Write the listing below out again exactly, dropping the images.

-- DATA PROVIDED follows --

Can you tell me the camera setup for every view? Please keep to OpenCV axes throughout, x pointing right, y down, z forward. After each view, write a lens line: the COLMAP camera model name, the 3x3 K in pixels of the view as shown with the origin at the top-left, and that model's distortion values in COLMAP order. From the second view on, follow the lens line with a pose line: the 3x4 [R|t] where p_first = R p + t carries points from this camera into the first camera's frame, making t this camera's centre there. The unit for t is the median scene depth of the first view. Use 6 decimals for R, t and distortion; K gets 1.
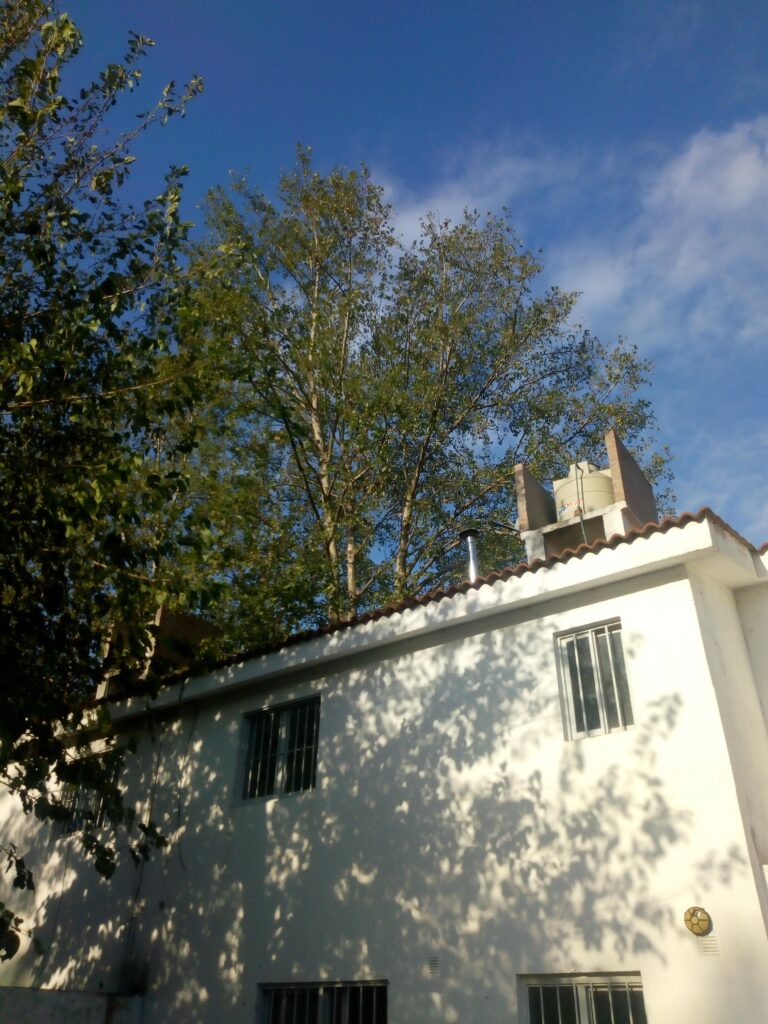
lens RADIAL K [[814.6, 0, 387.9], [0, 814.6, 509.2], [0, 0, 1]] dist [0.023733, -0.021812]
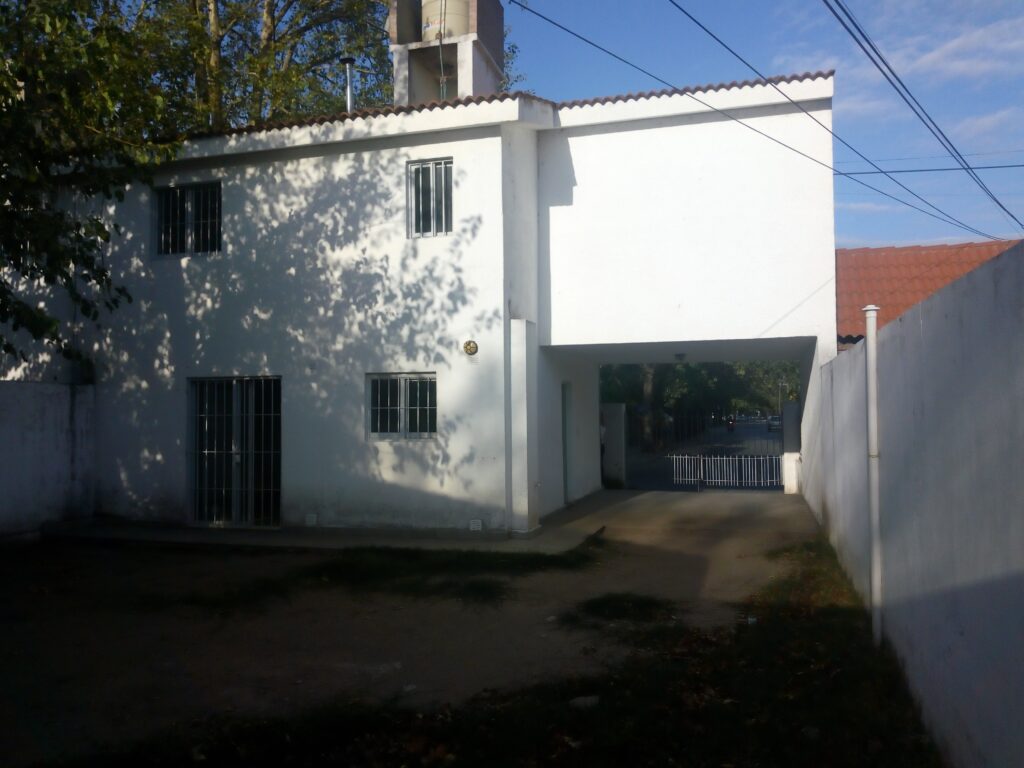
lens RADIAL K [[814.6, 0, 511.8], [0, 814.6, 386.1], [0, 0, 1]] dist [0.023733, -0.021812]
pose [[0.949688, -0.015412, 0.312817, -0.064534], [-0.151771, 0.851037, 0.502695, -0.237802], [-0.273966, -0.524880, 0.805881, -0.355849]]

-- DATA PROVIDED concluded --

ANSWER FOR THE TASK =>
Can you tell me the camera setup for every view? Please keep to OpenCV axes throughout, x pointing right, y down, z forward. After each view, write a lens line: the COLMAP camera model name, the 3x3 K in pixels of the view as shown with the origin at the top-left, and that model's distortion values in COLMAP order. From the second view on, follow the lens line with a pose line: the 3x4 [R|t] where p_first = R p + t carries points from this camera into the first camera's frame, making t this camera's centre there. The unit for t is the median scene depth of the first view. Use 6 decimals for R, t and distortion; K gets 1.
lens RADIAL K [[814.6, 0, 387.9], [0, 814.6, 509.2], [0, 0, 1]] dist [0.023733, -0.021812]
lens RADIAL K [[814.6, 0, 511.8], [0, 814.6, 386.1], [0, 0, 1]] dist [0.023733, -0.021812]
pose [[0.949688, -0.015412, 0.312817, -0.064534], [-0.151771, 0.851037, 0.502695, -0.237802], [-0.273966, -0.524880, 0.805881, -0.355849]]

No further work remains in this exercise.